1
Красота донны Молины с возрастом достигла той степени бесстыдного совершенства, когда молчать о ней значило даже больше, чем ее славить, и любой, самый уверенный в себе мужчина в ее обществе начинал чувствовать себя неловко, но не оттого, что ее умопомрачительные прелести возбуждали в нем тайные желания и нескромные мысли, а потому, что через какое-то время всякому начинало казаться, будто он недостаточно явно выказывает их и недостаточно настойчиво старается продемонстрировать свое восхищение этой поразительной женщиной, будто он и не мужчина вовсе, будто он не чилиец. Невнимание к соблазнам донны Молины выглядело сродни непатриатизму. Это походило на государственную измену! Одно лишь подозрение в этом могло погубить мужчину.

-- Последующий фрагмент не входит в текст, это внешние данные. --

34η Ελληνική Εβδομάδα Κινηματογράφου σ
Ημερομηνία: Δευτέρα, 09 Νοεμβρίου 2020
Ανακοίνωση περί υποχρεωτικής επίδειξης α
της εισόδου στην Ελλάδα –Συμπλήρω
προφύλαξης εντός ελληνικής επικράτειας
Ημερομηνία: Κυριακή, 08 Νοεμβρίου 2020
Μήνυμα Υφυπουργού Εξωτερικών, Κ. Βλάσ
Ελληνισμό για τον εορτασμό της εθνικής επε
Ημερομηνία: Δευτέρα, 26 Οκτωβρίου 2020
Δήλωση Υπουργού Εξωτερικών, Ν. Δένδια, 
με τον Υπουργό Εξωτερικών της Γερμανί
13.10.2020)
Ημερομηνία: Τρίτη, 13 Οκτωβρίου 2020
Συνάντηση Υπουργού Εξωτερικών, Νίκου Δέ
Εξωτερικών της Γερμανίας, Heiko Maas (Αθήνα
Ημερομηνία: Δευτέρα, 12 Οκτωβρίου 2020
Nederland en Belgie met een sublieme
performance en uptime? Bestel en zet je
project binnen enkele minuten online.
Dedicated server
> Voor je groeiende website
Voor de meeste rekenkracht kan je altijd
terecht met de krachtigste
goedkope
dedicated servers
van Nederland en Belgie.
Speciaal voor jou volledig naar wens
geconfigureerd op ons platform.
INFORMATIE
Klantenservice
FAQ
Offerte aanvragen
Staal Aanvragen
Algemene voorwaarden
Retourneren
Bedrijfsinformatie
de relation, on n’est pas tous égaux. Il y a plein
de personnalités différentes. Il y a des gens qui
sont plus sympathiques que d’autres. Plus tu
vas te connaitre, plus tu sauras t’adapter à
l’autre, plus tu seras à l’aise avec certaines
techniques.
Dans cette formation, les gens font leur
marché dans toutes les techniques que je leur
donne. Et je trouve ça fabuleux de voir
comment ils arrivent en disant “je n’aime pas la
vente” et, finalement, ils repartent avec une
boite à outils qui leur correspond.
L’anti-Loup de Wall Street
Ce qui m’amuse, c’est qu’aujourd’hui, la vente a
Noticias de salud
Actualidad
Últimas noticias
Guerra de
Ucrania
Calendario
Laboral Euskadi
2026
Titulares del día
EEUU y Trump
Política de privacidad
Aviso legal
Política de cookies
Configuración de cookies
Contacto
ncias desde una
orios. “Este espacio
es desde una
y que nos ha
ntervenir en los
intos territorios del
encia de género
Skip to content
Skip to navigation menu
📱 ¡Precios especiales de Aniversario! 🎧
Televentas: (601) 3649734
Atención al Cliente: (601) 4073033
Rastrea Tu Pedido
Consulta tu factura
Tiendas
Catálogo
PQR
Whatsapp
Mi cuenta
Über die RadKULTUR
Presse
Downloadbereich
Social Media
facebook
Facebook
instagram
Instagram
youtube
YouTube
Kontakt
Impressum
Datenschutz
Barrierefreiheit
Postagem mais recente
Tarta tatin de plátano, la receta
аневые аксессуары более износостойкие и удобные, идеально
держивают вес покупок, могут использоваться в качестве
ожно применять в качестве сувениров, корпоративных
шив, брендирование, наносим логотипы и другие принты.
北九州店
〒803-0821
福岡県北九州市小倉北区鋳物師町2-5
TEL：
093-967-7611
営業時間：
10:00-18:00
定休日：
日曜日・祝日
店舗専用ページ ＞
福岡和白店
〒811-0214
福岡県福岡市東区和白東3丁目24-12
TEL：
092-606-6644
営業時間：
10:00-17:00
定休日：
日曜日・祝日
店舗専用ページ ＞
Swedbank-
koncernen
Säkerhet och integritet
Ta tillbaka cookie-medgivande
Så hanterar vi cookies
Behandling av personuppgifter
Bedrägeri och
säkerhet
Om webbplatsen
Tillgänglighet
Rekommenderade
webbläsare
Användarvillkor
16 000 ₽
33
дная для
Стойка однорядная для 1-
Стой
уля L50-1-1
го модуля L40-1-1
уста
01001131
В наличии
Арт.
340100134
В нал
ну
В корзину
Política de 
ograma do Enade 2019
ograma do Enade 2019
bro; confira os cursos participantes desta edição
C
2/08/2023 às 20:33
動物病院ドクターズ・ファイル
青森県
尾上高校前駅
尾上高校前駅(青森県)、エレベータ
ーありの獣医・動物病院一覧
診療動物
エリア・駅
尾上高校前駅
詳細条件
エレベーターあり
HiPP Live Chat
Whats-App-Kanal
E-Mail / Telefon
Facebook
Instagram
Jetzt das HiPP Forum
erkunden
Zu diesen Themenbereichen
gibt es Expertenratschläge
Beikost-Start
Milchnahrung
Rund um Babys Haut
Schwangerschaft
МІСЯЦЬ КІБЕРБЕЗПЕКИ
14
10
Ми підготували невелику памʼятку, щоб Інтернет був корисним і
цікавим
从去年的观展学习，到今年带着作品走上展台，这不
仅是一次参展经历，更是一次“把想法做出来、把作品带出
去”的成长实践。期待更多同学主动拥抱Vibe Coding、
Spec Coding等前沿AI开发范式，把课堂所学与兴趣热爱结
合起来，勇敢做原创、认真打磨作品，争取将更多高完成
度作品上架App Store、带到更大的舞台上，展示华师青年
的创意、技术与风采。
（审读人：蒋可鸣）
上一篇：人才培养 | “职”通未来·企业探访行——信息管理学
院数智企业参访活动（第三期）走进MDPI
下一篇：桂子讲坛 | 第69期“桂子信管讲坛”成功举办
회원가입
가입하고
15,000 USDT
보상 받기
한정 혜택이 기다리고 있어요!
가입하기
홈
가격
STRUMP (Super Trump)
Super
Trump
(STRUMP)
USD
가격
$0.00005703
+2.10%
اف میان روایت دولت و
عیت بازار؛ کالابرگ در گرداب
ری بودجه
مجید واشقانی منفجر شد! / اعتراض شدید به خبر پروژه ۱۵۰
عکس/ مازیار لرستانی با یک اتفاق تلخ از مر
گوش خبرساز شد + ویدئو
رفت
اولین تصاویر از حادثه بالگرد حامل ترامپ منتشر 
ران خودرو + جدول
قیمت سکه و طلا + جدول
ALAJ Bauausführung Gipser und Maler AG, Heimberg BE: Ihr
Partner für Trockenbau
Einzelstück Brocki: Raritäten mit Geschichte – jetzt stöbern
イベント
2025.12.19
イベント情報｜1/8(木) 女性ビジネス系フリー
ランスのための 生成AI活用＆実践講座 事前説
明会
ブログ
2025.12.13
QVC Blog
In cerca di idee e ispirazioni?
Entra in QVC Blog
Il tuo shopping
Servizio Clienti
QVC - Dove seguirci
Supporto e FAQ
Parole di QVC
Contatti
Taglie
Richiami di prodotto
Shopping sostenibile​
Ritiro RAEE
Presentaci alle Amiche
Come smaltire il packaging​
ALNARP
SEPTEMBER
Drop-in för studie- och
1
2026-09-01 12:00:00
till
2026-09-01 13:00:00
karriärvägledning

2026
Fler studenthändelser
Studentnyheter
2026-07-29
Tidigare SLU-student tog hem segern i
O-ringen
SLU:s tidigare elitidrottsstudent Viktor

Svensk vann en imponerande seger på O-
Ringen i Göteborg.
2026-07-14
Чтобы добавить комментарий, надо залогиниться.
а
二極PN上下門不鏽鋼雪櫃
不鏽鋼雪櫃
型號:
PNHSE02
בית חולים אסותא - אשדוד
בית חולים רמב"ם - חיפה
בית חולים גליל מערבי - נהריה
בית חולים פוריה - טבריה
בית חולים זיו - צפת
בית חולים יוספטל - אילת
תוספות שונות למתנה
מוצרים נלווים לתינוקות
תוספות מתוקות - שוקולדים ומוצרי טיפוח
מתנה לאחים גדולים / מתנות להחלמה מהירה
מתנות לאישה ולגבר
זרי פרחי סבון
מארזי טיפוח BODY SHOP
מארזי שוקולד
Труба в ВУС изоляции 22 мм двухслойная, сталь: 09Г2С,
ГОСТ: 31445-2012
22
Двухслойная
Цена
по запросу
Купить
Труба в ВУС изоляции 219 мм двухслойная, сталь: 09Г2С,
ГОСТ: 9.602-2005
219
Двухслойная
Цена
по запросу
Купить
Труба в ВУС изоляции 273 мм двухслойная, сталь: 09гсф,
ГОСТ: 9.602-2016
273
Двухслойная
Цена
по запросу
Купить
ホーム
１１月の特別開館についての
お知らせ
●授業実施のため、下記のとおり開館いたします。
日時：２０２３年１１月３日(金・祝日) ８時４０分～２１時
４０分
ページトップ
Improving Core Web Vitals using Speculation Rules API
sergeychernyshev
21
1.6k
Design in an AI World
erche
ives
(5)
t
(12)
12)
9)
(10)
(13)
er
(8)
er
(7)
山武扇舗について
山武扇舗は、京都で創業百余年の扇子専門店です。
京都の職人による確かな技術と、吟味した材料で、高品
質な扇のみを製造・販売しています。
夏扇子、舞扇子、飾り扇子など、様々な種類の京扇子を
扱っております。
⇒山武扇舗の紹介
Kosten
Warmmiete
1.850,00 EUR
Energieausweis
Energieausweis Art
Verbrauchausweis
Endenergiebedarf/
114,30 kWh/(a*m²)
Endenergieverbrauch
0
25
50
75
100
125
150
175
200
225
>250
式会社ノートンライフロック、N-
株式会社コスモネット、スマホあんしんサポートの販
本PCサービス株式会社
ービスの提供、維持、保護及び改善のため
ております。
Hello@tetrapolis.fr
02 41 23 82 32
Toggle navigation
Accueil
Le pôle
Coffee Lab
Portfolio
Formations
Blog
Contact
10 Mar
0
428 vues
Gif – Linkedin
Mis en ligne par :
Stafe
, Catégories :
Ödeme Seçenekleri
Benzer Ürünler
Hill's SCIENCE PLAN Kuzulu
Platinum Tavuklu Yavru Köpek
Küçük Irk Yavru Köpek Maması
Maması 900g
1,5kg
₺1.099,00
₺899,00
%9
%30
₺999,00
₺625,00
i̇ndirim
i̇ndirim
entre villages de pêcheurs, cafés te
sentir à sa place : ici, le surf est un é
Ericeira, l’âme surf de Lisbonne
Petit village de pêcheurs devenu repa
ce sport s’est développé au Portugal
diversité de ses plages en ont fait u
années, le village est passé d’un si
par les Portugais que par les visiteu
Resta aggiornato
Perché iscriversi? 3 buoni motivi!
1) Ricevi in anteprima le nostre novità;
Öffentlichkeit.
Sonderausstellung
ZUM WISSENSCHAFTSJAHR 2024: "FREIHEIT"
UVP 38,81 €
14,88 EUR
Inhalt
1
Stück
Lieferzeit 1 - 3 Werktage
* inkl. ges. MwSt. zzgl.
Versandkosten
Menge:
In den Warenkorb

Впрочем, игнорировать эту женщину было так же невозможно, как не замечать извержение вулкана, разразившееся прямо у ваших ног, и хотя донна Молина выбивалась из сил в стремлении уберечь мужчин от действия своих неотразимых чар, но эта ее забота приводила лишь к тому, что ни один из представителей сильного пола не чувствовал себя находящимся от нее на достаточном удалении, чтобы его невнимание к этой женщине не бросилось тут же в глаза всем окружающим и не показалось бы куда более непристойным, чем самый откровенный флирт. Даже те мужчины, которые вовсе не знали ее, были сами в том виноваты. Достаточно было хоть раз взглянуть на донну Молину, чтобы понять это.
Поэтому Мария совсем не удивилась, когда, войдя в дом, не обнаружила рядом с донной Молиной лейтенанта Эспехо, своего жениха, как будто здесь ничего и не произошло перед самым ее приходом. Донна Молина, очаровательно улыбаясь всем своим сладким телом, стояла посреди комнаты с самым невинным из своих видов и, кажется, даже развела чуть в стороны руки, то ли встречая Марию, то ли показывая ей, что ничего не было, но даже если бы Мария застала ее с лейтенантом сжимающими друг друга в страстных объятиях, суть произошедшего не стала бы для всех присутствующих более ясной и отчетливой, чем сейчас, когда она, войдя, увидела все общество застывшим в самых нестесненных позах, будто и в самом деле ничего особенного перед ее приходом здесь и не произошло, будто все они специально ждали именно ее, Марию, чтобы показать ей это со всем своим природным тактом и врожденной чуткостью, заставлявшей всех их скрывать, что бы здесь ни произошло минуту или год назад, безразлично, из одного только дружеского участия и самого искреннего уважения к чувствам бедной девушки, и единственным следом случившегося, но скрытого в самых недрах их душ так надежно, как если бы ничего не случилось вовсе, была та непринужденная обстановка, которая царила в доме, и дружелюбное молчание, которым все присутствующие встретили появление Марии, которая так и застыла в дверях, будто ударившись о воцарившуюся тишину.
Марию не слишком удивило и то, что все это происходит на людях. Чилийцы по природе своей чрезвычайно скрытны. Они могут годами прятать свои чувства под маской совершенно непритворной искренности. Свои истинные чувства они способны спрятать так глубоко, что часто и сами остаются в полном о них неведении до конца своей жизни. Наверное, это самая скрытная нация на свете. Именно поэтому, когда столь глубокое чувство у них вырывается наружу, его проявлению не может помешать ничто. Тем более что ни у кого не было сомнений, что только благодаря врожденной щепетильности донны Молины фактически все выглядело так, будто ничего не произошло вовсе. Скорее всего, и на самом деле ничего такого, о чем все так и подумали, не произошло, уж слишком безупречна донна в вопросах, касающихся ее чести, но все это было совершенно неважно, поскольку скрытность у чилийцев вполне естественным образом сочетается с величайшей проницательностью, поэтому в Сантьяго ничего — даже того, что упрятано так хорошо, что ни единая душа не могла сказать, что видела это собственными глазами, — скрыть невозможно, и для всех присутствующих суть всей этой сцены читалась столь же явно, как если бы лейтенант Эспехо в эту минуту стоял перед донной Молиной на коленях, а та втирала бы его красивую голову в свой плоский живот прямо на глазах у бедняжки Марии. Само отсутствие каких-либо следов бурной сцены служило лучшей уликой. В самом деле, зачем так тщательно скрывать то, чего не было? И если ничего такого не произошло, то почему все так и подумали?